WORK ORDER → Copy out every line of the listing in which "cells" appears.

**** INFORMATION GIVEN

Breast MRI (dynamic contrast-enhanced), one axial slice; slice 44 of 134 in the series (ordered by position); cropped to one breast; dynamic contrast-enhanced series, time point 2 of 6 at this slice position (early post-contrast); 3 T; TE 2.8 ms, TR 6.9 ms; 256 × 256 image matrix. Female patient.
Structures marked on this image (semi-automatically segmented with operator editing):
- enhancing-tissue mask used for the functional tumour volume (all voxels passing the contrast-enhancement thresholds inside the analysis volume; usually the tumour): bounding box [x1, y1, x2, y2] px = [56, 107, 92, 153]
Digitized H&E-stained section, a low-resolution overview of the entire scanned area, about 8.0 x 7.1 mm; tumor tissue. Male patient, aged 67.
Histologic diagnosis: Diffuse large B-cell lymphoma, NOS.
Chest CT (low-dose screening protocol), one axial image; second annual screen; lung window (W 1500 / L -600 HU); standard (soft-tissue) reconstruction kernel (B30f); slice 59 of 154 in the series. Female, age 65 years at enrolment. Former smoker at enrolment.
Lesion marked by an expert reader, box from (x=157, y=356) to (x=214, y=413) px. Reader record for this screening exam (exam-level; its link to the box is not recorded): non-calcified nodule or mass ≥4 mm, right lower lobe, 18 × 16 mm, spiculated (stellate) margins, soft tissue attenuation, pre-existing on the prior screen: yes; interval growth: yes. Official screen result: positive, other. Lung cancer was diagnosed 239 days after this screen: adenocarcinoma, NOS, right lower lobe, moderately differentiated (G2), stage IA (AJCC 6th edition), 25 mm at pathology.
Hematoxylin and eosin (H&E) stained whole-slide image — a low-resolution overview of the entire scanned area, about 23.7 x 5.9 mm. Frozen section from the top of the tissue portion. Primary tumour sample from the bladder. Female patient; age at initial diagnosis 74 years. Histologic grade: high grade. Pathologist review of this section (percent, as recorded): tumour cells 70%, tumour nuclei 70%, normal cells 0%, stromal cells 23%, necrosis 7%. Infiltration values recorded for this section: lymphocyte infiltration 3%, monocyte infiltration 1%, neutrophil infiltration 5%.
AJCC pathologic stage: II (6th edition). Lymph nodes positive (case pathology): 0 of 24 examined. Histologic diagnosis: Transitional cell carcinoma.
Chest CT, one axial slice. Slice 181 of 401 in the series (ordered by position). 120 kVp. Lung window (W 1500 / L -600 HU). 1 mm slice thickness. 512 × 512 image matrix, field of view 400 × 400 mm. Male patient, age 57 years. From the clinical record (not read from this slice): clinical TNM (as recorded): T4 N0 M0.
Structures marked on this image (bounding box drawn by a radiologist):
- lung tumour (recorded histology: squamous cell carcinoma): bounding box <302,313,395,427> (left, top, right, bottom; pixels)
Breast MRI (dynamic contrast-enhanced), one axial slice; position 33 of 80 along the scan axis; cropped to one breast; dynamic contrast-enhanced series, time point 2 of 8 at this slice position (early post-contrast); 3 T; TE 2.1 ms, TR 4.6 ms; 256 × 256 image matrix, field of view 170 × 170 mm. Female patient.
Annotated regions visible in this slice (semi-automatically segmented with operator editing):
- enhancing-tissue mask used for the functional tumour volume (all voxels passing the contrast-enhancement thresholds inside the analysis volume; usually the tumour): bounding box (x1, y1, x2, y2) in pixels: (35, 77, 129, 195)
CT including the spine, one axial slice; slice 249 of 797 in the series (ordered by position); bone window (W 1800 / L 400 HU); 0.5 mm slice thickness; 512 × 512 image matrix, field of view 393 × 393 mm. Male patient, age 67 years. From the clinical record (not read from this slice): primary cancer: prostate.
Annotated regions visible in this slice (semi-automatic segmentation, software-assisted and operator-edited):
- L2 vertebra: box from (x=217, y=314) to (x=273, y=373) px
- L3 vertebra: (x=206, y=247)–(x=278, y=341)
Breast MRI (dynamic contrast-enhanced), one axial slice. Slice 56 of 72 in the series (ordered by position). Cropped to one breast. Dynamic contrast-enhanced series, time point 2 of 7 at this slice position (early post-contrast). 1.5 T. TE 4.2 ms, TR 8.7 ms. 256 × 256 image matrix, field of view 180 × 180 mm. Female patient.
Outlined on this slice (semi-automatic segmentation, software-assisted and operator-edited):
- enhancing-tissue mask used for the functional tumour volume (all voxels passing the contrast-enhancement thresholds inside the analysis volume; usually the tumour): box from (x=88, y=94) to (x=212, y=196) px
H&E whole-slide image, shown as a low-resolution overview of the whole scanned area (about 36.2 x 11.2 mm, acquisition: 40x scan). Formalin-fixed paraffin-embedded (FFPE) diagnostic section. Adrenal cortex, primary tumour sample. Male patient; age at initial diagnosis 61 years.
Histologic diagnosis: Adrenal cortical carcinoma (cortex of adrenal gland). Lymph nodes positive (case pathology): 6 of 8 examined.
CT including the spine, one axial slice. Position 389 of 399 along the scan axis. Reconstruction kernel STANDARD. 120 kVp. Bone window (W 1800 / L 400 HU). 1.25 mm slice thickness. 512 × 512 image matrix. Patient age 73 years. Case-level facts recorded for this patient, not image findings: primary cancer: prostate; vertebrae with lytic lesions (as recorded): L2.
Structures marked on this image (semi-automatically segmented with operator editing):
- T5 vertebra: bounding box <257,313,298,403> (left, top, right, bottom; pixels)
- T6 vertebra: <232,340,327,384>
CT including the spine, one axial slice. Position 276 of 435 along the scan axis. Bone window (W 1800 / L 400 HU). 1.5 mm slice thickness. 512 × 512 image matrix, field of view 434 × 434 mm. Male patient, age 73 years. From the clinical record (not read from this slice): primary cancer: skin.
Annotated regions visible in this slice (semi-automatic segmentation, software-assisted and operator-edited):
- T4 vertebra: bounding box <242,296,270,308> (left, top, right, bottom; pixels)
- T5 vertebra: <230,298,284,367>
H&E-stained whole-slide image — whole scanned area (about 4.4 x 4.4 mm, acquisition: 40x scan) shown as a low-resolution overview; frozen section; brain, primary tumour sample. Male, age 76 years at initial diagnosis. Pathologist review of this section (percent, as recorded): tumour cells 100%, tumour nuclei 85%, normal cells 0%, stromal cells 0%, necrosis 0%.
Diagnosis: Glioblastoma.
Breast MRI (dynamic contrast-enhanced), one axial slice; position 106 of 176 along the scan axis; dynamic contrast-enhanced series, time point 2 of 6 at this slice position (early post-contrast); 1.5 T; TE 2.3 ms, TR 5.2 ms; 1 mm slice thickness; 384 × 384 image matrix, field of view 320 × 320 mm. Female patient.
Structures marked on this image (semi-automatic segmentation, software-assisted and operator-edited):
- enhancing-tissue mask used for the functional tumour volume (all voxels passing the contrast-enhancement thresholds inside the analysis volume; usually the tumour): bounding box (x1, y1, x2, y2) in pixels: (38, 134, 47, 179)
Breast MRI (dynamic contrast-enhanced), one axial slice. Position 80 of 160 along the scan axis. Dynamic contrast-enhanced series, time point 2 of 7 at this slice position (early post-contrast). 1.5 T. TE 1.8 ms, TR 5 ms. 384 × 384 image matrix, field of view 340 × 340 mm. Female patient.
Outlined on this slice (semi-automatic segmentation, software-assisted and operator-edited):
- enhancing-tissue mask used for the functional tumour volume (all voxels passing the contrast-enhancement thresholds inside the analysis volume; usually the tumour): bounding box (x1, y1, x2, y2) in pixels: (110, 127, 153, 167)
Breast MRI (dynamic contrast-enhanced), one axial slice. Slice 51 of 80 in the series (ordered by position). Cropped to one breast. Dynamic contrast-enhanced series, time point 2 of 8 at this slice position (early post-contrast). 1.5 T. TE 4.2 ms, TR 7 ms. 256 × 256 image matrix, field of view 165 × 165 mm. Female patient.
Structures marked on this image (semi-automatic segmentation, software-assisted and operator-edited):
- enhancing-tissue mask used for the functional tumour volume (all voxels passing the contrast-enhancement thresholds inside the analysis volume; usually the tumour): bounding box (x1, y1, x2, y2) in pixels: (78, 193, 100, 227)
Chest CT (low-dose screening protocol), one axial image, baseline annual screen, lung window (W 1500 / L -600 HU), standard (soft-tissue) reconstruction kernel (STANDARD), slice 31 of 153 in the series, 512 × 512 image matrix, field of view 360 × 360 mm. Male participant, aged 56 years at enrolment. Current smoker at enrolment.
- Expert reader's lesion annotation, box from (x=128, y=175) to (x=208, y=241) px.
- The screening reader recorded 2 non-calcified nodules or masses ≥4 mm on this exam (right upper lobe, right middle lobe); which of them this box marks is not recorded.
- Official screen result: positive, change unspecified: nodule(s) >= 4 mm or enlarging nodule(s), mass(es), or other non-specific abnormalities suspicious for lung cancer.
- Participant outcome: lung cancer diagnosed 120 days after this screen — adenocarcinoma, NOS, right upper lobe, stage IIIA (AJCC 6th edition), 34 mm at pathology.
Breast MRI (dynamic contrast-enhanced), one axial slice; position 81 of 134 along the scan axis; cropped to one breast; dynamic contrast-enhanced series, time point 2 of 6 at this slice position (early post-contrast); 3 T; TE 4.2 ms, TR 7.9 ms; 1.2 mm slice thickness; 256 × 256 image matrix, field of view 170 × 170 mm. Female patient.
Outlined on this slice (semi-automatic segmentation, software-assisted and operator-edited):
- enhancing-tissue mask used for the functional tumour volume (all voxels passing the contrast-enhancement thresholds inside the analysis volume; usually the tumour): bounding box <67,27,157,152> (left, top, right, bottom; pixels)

********

RESPONSE →
Hematoxylin and eosin (H&E) stained whole-slide image — a low-resolution overview of the entire scanned area, about 23.7 x 5.9 mm. Frozen section from the top of the tissue portion. Primary tumour sample from the bladder. Female patient; age at initial diagnosis 74 years. Histologic grade: high grade. Pathologist review of this section (percent, as recorded): tumour cells 70%, tumour nuclei 70%, normal cells 0%, stromal cells 23%, necrosis 7%. Infiltration values recorded for this section: lymphocyte infiltration 3%, monocyte infiltration 1%, neutrophil infiltration 5%.
H&E-stained whole-slide image — whole scanned area (about 4.4 x 4.4 mm, acquisition: 40x scan) shown as a low-resolution overview; frozen section; brain, primary tumour sample. Male, age 76 years at initial diagnosis. Pathologist review of this section (percent, as recorded): tumour cells 100%, tumour nuclei 85%, normal cells 0%, stromal cells 0%, necrosis 0%.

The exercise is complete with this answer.